▶ [Instruction 1] Decide whether each statement agrees with the column on government and the status quo, answering yes or no and quoting the deciding words from it: (a) the writer set the flash flood alert on the phone personally; (b) the writer's coffee pot is UL listed; (c) Energy Star is described as an arm of the Environmental Protection Agency.

▶ [Text block]
.....

Rule of the Status Quo
The federal government has a vested interest in preserving the standing social order. While that might be a laudable goal from a political science perspective, it’s a less desirable quality for innovators and consumers who benefit from creative destruction.
Think, for a moment, about some of the routine tasks that are part of your daily life. How many of them are influenced by government action?
For my own part, I awoke this morning to a blaring alarm on my phone, warning me about the potential for flash floods in the town where I live. This was not an alert I’d set myself, but one government mandated be broadcast on my phone. Fairly disgruntled by this inauspicious start to the week, I then got up and made myself a cup of coffee. My coffee pot is UL listed, which lets me know that it complies with applicable government safety regulations. As I sit here typing this column, the Energy Star app on my computer is yelling at me about settings on my computer affecting my battery’s efficiency. Energy Star is, effectively, a propaganda arm of the Environmental Protection Agency, whose goal is “helps businesses and individuals save money and protect our climate through superior energy efficiency,” as if I needed an incentive beyond the skyrocketing cost of electricity (thanks government-sanctioned monopolies!) to be energy efficient.

.....

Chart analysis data
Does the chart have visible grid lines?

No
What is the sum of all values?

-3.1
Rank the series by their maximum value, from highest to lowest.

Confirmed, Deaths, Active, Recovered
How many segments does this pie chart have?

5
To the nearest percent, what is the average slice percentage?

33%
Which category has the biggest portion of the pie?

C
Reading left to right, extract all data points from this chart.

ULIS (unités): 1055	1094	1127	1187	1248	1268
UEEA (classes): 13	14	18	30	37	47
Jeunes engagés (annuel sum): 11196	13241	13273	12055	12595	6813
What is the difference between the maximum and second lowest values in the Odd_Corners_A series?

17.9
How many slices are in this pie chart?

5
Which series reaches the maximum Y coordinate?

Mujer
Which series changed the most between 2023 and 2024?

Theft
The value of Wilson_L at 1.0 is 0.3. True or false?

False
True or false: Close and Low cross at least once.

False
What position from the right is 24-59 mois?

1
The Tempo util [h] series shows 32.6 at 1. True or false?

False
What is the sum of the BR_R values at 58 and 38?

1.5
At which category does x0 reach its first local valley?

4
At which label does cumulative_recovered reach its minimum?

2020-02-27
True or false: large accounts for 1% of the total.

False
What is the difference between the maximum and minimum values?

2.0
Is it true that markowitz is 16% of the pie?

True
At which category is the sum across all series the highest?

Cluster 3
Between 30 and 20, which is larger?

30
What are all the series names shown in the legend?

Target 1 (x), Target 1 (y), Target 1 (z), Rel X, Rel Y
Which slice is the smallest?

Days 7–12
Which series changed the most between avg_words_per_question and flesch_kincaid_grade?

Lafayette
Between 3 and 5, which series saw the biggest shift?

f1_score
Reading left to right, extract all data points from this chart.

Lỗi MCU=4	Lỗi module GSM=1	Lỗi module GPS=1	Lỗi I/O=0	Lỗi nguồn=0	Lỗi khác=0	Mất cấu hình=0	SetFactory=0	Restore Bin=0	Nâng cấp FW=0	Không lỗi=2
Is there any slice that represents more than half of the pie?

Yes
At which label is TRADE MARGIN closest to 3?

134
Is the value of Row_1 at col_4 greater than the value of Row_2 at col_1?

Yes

.....

▶ [Instruction 2] Rewrite the records starting with the line that contains "Target 1 (x), Target" and going on through the end of the records, changing "series" to "line" and keeping everything else the same.

▶ [Response area 1]
(a) No: "This was not an alert I’d set myself"
(b) Yes: "My coffee pot is UL listed"
(c) Yes: "Energy Star is, effectively, a propaganda arm of the Environmental Protection Agency"

▶ [Response area 2]
Target 1 (x), Target 1 (y), Target 1 (z), Rel X, Rel Y
Which slice is the smallest?

Days 7–12
Which line changed the most between avg_words_per_question and flesch_kincaid_grade?

Lafayette
Between 3 and 5, which line saw the biggest shift?

f1_score
Reading left to right, extract all data points from this chart.

Lỗi MCU=4	Lỗi module GSM=1	Lỗi module GPS=1	Lỗi I/O=0	Lỗi nguồn=0	Lỗi khác=0	Mất cấu hình=0	SetFactory=0	Restore Bin=0	Nâng cấp FW=0	Không lỗi=2
Is there any slice that represents more than half of the pie?

Yes
At which label is TRADE MARGIN closest to 3?

134
Is the value of Row_1 at col_4 greater than the value of Row_2 at col_1?

Yes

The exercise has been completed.